Sugar Versus Fat – Which Causes More Weight Gain? By Robin Trimingham
As some of you may recall we published an article in 2015 regarding a study that was being conducted to monitor the effects of sugar versus fat on two identical twins in the United Kingdom.
I was reminded of this today as I was reading a review of a book on the same subject by physician and New York Times contributor Aaron Carroll entitled “The Bad Food Bible – How and Why to Eat Sinfully”. Beyond the catchy title, this book contains a detailed explanation of new scientific research that further supports the hypotheses that fat consumption does not cause weight gain and may even help you shed a few pounds.

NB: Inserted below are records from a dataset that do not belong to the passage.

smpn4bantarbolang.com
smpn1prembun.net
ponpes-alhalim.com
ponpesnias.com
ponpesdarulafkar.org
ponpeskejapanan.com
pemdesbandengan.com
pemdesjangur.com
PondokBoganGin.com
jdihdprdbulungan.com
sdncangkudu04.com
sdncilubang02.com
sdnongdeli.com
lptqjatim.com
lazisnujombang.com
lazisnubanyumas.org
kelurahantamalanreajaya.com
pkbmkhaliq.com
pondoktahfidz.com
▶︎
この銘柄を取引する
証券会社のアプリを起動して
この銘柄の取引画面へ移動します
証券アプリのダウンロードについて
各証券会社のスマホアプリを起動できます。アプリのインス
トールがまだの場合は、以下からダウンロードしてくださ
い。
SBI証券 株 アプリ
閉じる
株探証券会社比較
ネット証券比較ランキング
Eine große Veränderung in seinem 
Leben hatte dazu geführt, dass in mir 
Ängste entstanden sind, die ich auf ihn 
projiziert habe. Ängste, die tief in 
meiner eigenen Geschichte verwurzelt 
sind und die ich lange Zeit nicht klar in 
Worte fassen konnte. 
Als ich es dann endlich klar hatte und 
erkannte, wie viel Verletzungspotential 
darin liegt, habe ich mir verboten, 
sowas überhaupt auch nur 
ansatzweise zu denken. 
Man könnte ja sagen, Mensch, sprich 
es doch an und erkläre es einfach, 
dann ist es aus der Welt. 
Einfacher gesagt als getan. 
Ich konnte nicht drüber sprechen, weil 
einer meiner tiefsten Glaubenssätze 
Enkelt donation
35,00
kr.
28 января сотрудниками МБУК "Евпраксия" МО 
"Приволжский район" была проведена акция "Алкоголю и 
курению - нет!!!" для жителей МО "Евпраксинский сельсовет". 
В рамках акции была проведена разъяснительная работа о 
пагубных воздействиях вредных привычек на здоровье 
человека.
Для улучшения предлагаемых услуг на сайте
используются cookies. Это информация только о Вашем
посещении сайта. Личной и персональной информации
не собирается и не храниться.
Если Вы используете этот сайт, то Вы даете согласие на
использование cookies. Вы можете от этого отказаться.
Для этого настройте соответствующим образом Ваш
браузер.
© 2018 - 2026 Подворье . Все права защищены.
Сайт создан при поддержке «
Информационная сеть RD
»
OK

As the obesity rate in my own country continues to climb, I thought the subject was worth addressing again because it turns out that there are now a mounting number of studies that conclude that real demons causing unprecedented weight gain more likely added sugar and refined carbohydrates (such as white bread and white rice which are quickly broken down into sugar when they enter the body).

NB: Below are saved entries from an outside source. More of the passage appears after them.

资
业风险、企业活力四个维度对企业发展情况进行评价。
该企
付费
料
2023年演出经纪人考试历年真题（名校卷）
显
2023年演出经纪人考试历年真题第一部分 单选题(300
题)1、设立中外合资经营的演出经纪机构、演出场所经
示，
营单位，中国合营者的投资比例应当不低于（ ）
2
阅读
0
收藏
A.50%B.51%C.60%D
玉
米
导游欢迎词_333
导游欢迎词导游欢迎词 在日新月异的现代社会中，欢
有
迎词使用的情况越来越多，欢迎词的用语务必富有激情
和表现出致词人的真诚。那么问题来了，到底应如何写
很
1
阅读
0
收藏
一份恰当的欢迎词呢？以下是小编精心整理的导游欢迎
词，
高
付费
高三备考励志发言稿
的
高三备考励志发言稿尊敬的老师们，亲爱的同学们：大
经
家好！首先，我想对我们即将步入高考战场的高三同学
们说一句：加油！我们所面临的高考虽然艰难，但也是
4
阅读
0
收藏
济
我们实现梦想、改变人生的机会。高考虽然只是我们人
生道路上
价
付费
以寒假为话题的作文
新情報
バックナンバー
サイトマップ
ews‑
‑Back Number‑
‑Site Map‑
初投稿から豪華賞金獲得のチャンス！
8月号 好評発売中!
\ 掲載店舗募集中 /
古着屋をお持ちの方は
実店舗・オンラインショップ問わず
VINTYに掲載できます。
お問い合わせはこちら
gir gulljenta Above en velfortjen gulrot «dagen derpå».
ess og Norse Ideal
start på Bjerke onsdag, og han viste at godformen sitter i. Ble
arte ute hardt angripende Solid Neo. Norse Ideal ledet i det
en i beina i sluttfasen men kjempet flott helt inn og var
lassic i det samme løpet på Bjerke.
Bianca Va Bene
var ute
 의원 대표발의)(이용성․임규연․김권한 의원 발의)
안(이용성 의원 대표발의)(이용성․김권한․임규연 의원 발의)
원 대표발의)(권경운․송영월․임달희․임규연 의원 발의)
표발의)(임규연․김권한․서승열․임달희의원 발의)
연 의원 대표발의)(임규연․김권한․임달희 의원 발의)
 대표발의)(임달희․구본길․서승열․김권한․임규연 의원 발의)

It turns out that the more refined grains a person eats, the more likely they are to also increase their sugar consumption in beverages laced with sugar and high fructose corn syrup and compound the weight gain. Interestingly, the more whole grains that a person consumes (such as oats, whole wheat bread and brown rice) the less weight they tend to gain.
To make matters worse, the journal The Lancet has published findings of a study that concludes not only did people on low-fat diets not really lose weight, these diets resulted in “a higher likelihood of heart attacks and heart disease” but people on low-carbohydrate diets, had a significantly lower risk of developing both.
I can’t help but think that there must be some truth to all of this when I consider the amount of space devoted to highly processed sugary beverages in the grocery and convenience stores around the island. The convenience store I was in today was displaying a dizzying array of brightly colored beverages on over 30% of its limited retail space and it seemed that the more the label emphasized the fruit content of the beverage on the front label, the higher the sugar content turned out to be on the product information on the back.
It is also interesting that other products in the same store that are known to be hazardous to your health such as alcohol and cigarettes now carry blunt warning labels – I wonder how long it will be before food and beverages with a high sugar content are required to carry the same disclaimer?